5 ways to brighten up your breakfast
Bored with breakfast? Senior Dietitian Victoria Taylor presents five quick and easy ideas to make you fall in love with your morning meal.
It’s the meal we are most likely to skip, but a healthy breakfast has huge benefits. Having a meal first thing makes it easier to avoid unhealthy snacking, but a good breakfast can also expand the range of nutrients in your diet and help you reach your 5-a-day. What’s more, if you find that the morning sets the tone for the rest of your day, then a balanced breakfast might make it easier to make good food choices later too. However, we often eat it in a rush, so we can fall into bad habits or just eat the same thing every day. But breakfast needn’t be boring: read on for tips on how to give a healthy, tasty boost to your mornings.

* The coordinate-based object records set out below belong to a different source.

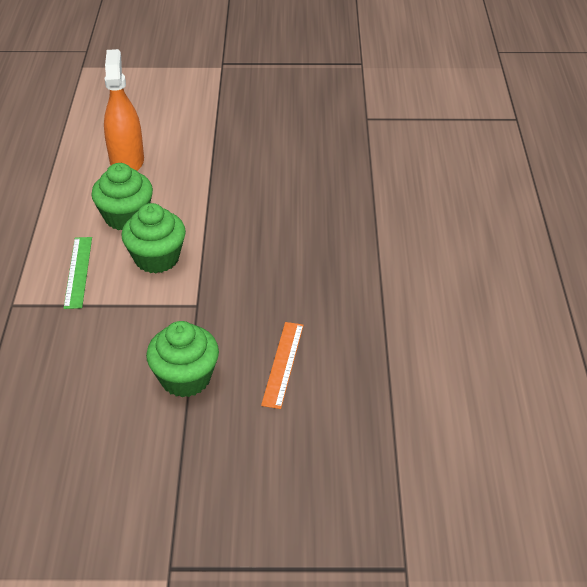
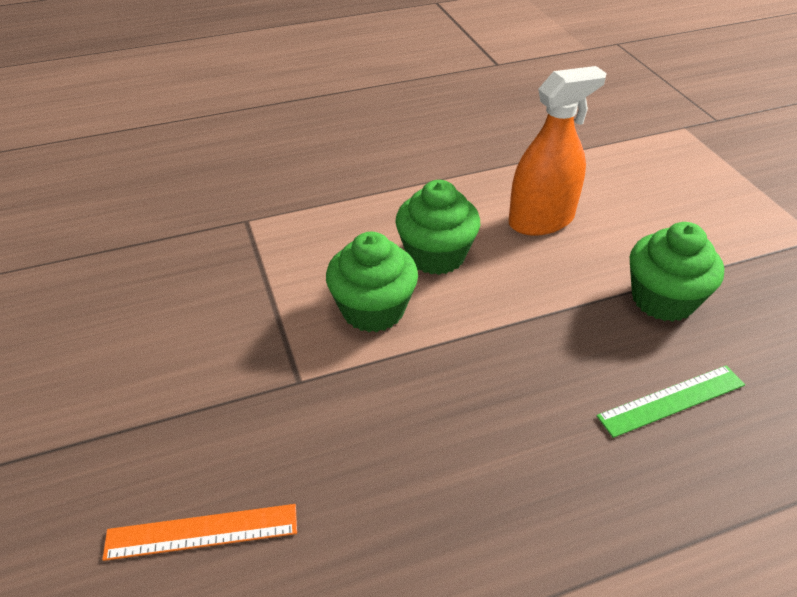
camera: 70 degrees right, 0 degrees up
(78, 272) = (317, 250): green ruler -> green ruler (671, 400)
(185, 378) = (153, 417): green cupcake -> green cupcake (663, 299)

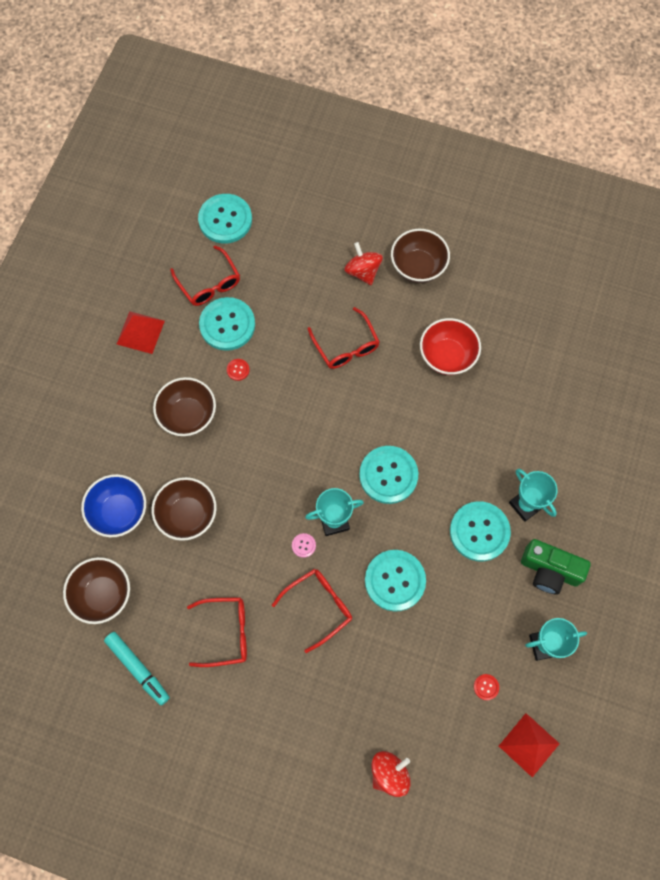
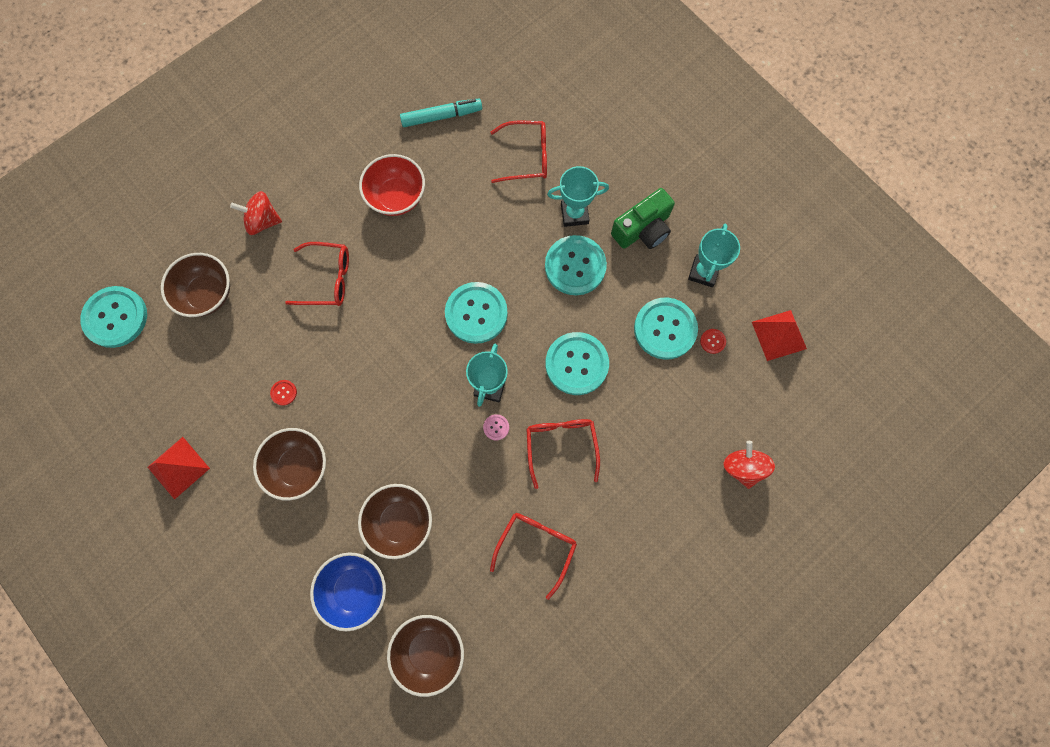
camera: 60 degrees left, 5 degrees up
(138, 669) = (523, 652): turquoise marker -> turquoise marker (441, 116)
(209, 283) = (173, 371): red glasses -> red glasses (526, 157)
(227, 325) = (230, 377): turquoise button -> turquoise button (665, 329)
(418, 267) = (292, 170): brown bowl -> brown bowl (207, 294)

1. Experiment with porridge toppings
Porridge is a great choice. As well as traditional oats, it can be made with grains such as quinoa, rye, buckwheat, brown rice, or barley. Think of porridge or grains as a neutral base, then add variety with toppings. Experiment with nuts and seeds, fresh, dried or frozen fruit, and spices such as nutmeg, cinnamon, ginger and mixed spice.
2. Try savoury porridge
For something unusual, why not experiment with savoury porridge? Using dried herbs or spices is healthier than adding salt, and you can try vegetables such as mushrooms, spinach or peas as a topping – whatever takes your fancy. Think of it as an oaty risotto!
3. Sneak in some veg
For a mix of sweet and savoury, and to up your intake of fruit and veg, replace some of your porridge oats with raw grated courgette. Add it to the uncooked oats and cook as usual. The veg will bulk out your portion but is lower in energy, so it’s a good option if you are trying to lose weight. The coloured flecks look a bit unusual, but you shouldn’t taste it so you can enjoy with your usual toppings. Grated carrot or butternut squash work well too and will add a subtle sweetness – you could even mix grated carrot, cinnamon and raisins with your oats for a ‘carrot cake’ porridge.
You can add more veg to your breakfast with other options such as our mushroom and cauliflower frittata or sweet potato rosti with poached egg and mushrooms.
4. Transform your toast
There are whole cafés devoted to toast, which shows the variety this breakfast staple offers. While white toast with butter and sugary jam isn’t an ideal everyday choice, the right bread and toppings can make it a nutritious start to the day.
Add protein so that your meal is balanced
If you like variety, then rolls, English muffins, bagels, pitta breads and even tortilla wraps can all be good choices. Be aware that salt content varies, so check food labels to choose one with the lowest salt content, and pick a wholegrain version to benefit from the fibre.
Skip butter in favour of an unsaturated fat spread, or just go straight to your main topping – ideally one that will add fruit (sliced banana or berries) or vegetables (avocado, grilled mushrooms, grilled or raw tomatoes, or wilted spinach).
Add protein too so that your meal is balanced. This could be a poached egg, tinned sardines, or low-fat soft cheese. Nut butters and baked beans are protein-filled options too, but check labels and choose ones with the least and salt and no added palm oil for nut butters.
5. Have a healthy cooked breakfast
Traditional cooked breakfasts are high in saturated fat, salt and calories. But there are simple ways to make it healthier. These include:
- Grilling rather than frying
- Choosing lean back bacon rather than streaky bacon
- Skipping the sausages
- Poaching the eggs instead of frying in butter or bacon fat
- Serving with wholegrain toast rather than fried bread.
If the appeal of a fry-up is the simplicity of cooking everything in one pan, that’s still possible. Cooking your breakfast in the oven in a tray lined with greaseproof paper means you don’t need to add any oil. Add eggs towards the end of the cooking time to ensure a runny yolk.
- Check out our simple meals infographic for an all-in-one baked breakfast.
Eating breakfast on the go?
If you need an instant breakfast, it's easy to rely on shop-bought breakfast bars, biscuits and muffins. Always read the nutritional information to choose those with least saturated fat, sugar and salt.
It can be better to make your own in advance. Try our recipes for banana oatmeal muffins or banana bread. You can prepare these in advance and even freeze them.
For grab-and-go ease in the morning, try our bircher muesli, which you can make up in a large batch and put in airtight portion-sized boxes in the fridge to use over the week. Mix low-fat plain yoghurt with a no-added-sugar muesli and fruit such as fresh strawberries, frozen mango chunks or stewed plums for a creamier alternative.
A peanut butter and banana sandwich made with wholegrain bread is another easy, filling option.